Those who had an amazing college experience understand. Indeed, when I started college counseling years ago, parents as well as older siblings of my student-clients from Southeastern, CT usually would have already educated students on the possibilities for a great college experience.
I recall one of my clients. He’s from Old Saybrook. So I also know his parents socially. His parents had met in college. His older brothers had great college experiences as did his cousins. He walked into our first college counseling session and essentially said “sign me up, what do I need to do to get into a great college?!”
Then, something changed. Anxiety and depression began skyrocketing among youth. It wasn’t that the college experience wasn’t amazing. Instead, it was that those experiencing college seemed to face more psychological angst.
It used to be…. and I mean circa 2010… that kids from Old Saybrook and Old Lyme and Essex etc. went away to college and experienced, like all new things, some ups and downs and then by around Thanksgiving started settling in and making college great.

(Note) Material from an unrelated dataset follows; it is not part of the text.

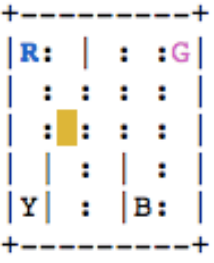
Figure 1. Taxi-v2 in OpenAI gym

Now… less so. But it’s not college.
There are still a large number of students who have an amazing college experience (great friends, crazy/fun times, a soft exposure to adulting, all the transformative stuff that makes the experience epic). That’s because college still has amazing potential.
We – as a society – and perhaps more acutely among late teens are the ones that have changed.
And, Covid, of course, not only accelerated the anxiousness/depression rates but also nearly eliminated the last couple years of older siblings who would come back and say college is amazing… because they had an amazing experience. They couldn’t say that because they didn’t. Those who were in college last year and the spring of the previous year did not have even a good college experience.
Let’s hope the pandemic is soon coming to an end, that we will be back to normal, and that amazing college experiences will be back on track.